### Task to complete
For each line in the data that includes "right", make a copy.

(Limb landmark coordinates)
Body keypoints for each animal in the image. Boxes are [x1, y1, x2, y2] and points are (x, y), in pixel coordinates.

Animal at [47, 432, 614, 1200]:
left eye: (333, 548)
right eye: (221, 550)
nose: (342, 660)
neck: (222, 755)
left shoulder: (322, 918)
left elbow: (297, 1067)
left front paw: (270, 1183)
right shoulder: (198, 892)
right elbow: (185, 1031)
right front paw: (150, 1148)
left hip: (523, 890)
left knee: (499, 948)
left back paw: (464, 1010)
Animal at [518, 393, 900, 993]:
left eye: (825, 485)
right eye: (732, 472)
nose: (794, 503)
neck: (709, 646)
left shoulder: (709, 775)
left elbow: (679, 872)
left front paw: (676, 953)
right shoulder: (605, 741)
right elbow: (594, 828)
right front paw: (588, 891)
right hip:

### Written solution
right eye: (221, 550)
right shoulder: (198, 892)
right elbow: (185, 1031)
right front paw: (150, 1148)
right eye: (732, 472)
right shoulder: (605, 741)
right elbow: (594, 828)
right front paw: (588, 891)
right hip:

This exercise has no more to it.